Et les Celtes regrettaient trois pierres brutes, sous un ciel pluvieux, au fond d’un golfe rempli d’îlots.
Gustave Flaubert, Salammbô.


Nous sortons tous les deux, laissant petit Pierre à sa grand-mère. Nous nous en allons par le sentier vert, sous la voûte des chênes et des hêtres, entendant de loin, dans la sonorité du soir, le bruit du berceau antique qui se balance, et la vieille chanson à dormir et l’éclat de rire de l’enfant.

Dehors, il fait encore grand jour ; le soleil, très bas, dore la campagne tranquille.

— Allons encore jusqu’à la chapelle de Saint-Éloi, dit Yves.

Elle est en haut de la colline, bien antique, toute rangée de mousse, toute barbue de lichens, seule toujours, fermée et mystérieuse au milieu des bois.

Elle ne s’ouvre qu’une fois l’an, pour le pardon des chevaux, qui viennent tous alentour, à l’heure d’une messe basse qu’on dit là pour eux.

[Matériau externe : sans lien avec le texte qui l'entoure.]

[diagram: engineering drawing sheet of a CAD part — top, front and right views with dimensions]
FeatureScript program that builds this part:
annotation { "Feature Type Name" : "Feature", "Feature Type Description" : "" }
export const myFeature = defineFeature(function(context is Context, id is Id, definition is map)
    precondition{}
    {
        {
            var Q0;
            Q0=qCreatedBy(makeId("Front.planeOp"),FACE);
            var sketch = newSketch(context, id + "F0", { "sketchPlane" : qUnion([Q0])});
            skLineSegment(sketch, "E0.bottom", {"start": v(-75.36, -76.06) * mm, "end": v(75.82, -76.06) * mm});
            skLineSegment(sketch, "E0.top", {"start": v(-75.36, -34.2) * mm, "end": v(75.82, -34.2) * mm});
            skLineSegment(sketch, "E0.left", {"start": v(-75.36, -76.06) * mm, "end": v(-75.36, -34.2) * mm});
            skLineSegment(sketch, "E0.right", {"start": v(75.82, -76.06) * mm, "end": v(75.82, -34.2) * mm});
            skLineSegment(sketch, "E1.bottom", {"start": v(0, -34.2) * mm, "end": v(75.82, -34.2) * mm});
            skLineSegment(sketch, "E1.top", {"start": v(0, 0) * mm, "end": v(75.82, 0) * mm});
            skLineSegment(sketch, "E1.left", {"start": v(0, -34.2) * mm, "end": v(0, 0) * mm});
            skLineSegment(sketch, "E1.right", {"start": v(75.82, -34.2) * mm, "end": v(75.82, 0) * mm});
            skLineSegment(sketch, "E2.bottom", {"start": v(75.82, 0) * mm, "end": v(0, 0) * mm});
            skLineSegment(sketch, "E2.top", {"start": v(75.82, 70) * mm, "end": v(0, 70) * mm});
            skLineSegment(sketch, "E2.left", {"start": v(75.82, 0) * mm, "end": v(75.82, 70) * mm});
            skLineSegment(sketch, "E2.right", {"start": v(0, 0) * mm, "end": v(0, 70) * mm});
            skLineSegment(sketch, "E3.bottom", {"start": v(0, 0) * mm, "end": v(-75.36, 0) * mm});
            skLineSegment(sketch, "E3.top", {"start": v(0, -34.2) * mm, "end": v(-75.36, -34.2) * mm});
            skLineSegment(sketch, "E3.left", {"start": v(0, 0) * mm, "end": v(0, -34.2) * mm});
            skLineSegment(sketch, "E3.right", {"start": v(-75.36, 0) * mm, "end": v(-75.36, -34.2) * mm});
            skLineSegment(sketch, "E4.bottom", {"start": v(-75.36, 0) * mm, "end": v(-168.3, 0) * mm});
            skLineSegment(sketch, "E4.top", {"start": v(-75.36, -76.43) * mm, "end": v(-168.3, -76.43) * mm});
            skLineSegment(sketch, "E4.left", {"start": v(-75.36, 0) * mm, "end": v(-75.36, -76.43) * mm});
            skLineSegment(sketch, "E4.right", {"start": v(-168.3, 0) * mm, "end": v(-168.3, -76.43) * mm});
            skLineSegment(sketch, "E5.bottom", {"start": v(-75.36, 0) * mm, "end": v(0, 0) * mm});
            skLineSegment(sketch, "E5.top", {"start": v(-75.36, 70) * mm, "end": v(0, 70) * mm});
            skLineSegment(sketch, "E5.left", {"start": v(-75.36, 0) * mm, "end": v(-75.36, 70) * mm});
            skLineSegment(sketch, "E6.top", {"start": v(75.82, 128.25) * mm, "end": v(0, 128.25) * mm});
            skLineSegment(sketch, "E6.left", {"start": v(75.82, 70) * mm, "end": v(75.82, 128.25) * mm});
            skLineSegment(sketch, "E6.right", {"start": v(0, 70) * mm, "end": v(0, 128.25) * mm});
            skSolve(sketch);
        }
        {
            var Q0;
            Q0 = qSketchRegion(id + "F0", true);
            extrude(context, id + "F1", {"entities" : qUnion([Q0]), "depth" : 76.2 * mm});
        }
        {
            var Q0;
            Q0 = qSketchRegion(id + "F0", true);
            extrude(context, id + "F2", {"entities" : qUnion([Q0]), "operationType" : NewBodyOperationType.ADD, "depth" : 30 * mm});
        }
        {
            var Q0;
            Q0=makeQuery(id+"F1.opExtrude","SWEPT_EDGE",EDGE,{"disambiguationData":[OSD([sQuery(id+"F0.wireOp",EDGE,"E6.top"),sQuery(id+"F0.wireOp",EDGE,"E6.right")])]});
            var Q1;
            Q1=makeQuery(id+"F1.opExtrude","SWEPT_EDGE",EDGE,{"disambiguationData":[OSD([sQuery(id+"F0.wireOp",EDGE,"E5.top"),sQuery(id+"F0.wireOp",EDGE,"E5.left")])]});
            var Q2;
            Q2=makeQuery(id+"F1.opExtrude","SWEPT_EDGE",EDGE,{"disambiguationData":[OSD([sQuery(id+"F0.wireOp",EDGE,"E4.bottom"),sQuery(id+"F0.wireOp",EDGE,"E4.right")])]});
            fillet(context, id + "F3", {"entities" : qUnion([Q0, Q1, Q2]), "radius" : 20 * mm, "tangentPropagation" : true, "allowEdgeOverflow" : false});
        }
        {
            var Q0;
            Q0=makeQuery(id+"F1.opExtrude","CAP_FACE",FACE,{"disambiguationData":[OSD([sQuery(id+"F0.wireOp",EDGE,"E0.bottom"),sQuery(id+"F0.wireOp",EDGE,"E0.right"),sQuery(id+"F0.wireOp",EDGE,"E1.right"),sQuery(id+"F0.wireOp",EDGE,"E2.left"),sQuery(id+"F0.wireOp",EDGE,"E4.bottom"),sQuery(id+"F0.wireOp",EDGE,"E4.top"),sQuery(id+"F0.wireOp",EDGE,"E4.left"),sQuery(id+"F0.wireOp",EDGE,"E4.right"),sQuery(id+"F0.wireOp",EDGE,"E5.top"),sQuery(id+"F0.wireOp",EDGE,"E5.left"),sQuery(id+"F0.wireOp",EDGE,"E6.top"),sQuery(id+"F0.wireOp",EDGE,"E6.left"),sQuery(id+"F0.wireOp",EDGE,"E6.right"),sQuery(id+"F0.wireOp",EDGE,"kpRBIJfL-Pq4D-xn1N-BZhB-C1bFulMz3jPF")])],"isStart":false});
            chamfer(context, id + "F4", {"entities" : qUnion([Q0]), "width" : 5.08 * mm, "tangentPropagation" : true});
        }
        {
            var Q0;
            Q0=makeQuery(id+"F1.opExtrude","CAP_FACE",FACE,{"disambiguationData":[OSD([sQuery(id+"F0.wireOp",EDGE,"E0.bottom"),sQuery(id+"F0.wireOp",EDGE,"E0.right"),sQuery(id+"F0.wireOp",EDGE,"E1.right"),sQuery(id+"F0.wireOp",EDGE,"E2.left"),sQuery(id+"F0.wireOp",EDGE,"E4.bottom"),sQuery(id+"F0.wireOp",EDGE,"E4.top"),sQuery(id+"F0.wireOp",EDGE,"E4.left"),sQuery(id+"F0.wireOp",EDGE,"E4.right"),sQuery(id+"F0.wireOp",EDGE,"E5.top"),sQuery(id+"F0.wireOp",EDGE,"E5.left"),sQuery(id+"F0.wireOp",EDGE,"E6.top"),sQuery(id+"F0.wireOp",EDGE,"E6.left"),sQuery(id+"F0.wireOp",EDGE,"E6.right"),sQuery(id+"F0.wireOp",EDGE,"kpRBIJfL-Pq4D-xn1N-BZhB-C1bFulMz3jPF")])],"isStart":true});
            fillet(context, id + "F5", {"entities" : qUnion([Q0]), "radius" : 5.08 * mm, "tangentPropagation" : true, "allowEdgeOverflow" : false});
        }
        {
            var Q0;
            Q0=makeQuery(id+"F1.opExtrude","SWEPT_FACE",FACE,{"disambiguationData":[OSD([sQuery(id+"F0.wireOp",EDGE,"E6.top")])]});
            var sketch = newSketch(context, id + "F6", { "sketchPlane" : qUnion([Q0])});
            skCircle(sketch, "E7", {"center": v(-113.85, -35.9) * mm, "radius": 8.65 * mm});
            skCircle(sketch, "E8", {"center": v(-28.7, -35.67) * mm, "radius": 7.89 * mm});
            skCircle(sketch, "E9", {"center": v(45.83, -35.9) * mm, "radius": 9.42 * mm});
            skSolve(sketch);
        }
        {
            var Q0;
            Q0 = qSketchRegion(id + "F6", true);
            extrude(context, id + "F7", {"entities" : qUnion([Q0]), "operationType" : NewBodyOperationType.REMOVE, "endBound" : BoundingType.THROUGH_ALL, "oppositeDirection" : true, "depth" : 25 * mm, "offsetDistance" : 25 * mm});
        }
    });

C’était tout dernièrement ce pardon, et l’herbe est encore foulée par les sabots des bêtes qui sont venues.

Ce soir, c’est une tranquillité étrange autour de cette chapelle. Les horizons boisés s’étendent au loin paisibles, comme pris de sommeil ; il semble que ce soit aussi le soir de notre vie et que nous n’ayons plus qu’à nous reposer du repos éternel en regardant la nuit descendre sur les campagnes bretonnes, à nous éteindre doucement dans cette nature qui s’endort.

— … C’est égal, dit Yves très songeur, je crois bien que ce sera quelque part par là-bas (par là-bas signifie Plouherzel) que je m’en retournerai quand je serai devenu vieux, pour qu’on me mette près de la chapelle de Kergrist, vous savez, là où je vous ai montré ? Oui, sûr que je m’en irai par là-bas mourir.

La chapelle de Kergrist, dans le pays de Goëlo, sous le ciel le plus sombre ; le lac d’eau marine et, au milieu, les îlots de granit, la grande bête accroupie qui dort sur une plaine grise… Je revois ce lieu, qui m’est apparu, il y a déjà plusieurs années, un jour d’hiver. Oui, je me rappelle que c’est là la terre d’Yves, le sol qui l’attend ; quand il est loin sur la mer, dans la nuit, dans le danger, c’est cette sépulture qu’il rêve.

— Yves, mon frère, nous sommes de grands enfants, je t’assure. Souvent très gais quand il ne faudrait pas, nous voilà tristes et divaguant tout à fait pour un moment de paix et de bonheur qui par hasard nous est arrivé ; c’est tout au plus si le manque d’habitude nous excuse.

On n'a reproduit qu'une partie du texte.